Vendor Analysis
published on Dec 20, 2013
Report Overview:
Sutherland developed its multi-channel capability in-house. This initially started in the early 90s, when white mail was used as a follow-up to voice interactions, for clients in the BFSI sector. In the mid-90s, a portion of these follow-ups were moved to email. Sutherland then introduced chat services in 2005.
Who is this Report for:
NelsonHall's multi-channel CMS profile on Sutherland is a comprehensive assessment of Sutherland's multi-channel CMS offerings for organizations and capabilities designed for:
· Sourcing managers monitoring the capabilities of existing suppliers of customer management services (CMS) to serve organizations and identifying vendor suitability for CMS RFPs
· Vendor marketing, sales, and business managers looking to benchmark themselves against their peers
· Financial analysts and investors specializing in the support services sector
Scope of this Report:
The report provides a comprehensive and objective analysis of Sutherland's multi-channel CMS capabilities, and market and financial strength, including:
· Identification of the company's strategy, emphasis, and new developments
· Analysis of the company's strengths, weaknesses, and outlook
· Revenue estimates
· Analysis of the profile of the company's customer base including the company's targeting strategy and examples of current contracts
· Key client case studies
· Analysis of the company's offerings and key service components
· Analysis of the company's delivery organization including the location of delivery locations.
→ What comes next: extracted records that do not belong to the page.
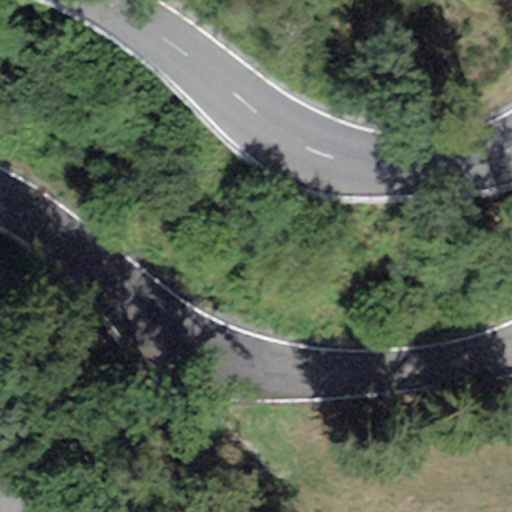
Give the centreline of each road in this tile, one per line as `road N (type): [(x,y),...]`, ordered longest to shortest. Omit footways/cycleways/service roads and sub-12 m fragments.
road 1 (tertiary): [(0,201),(190,331),(286,371),(411,370),(511,352)]
road 2 (tertiary): [(511,148),(473,162),(420,166),(312,152),(111,0)]
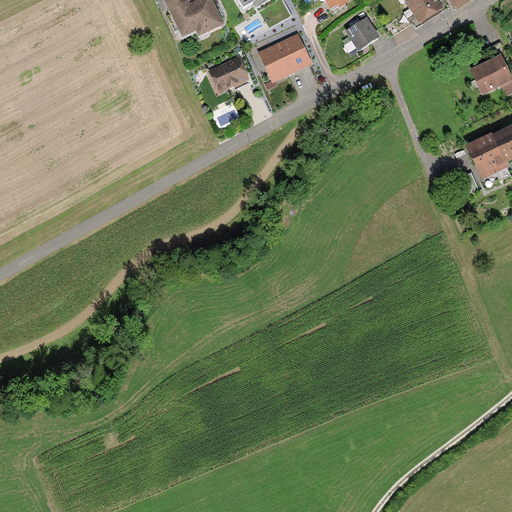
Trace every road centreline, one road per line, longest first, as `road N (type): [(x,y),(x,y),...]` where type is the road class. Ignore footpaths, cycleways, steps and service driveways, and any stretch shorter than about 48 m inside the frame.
road 1 (unclassified): [(0,273),(483,0)]
road 2 (track): [(511,392),(402,478),(372,511)]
Key Findings & Highlights:
Sutherland is currently serving ~70 multi-channel CMS clients, which accounts for ~37% of Sutherland's total CMS interactions.
Sutherland has a small proportion of universal agents who are able to deliver support from voice, email and webchat. Currently clients in the telecoms and high-tech vertical are utilizing these universal agents.
Sutherland is using its multi-channel capabilities to enable entry into other CMS contracts; it estimates that ~65% of recent CMS contract wins have being dependent on the ability to offer multi-channel support, although not all of these contracts initially use multi-channel CMS services.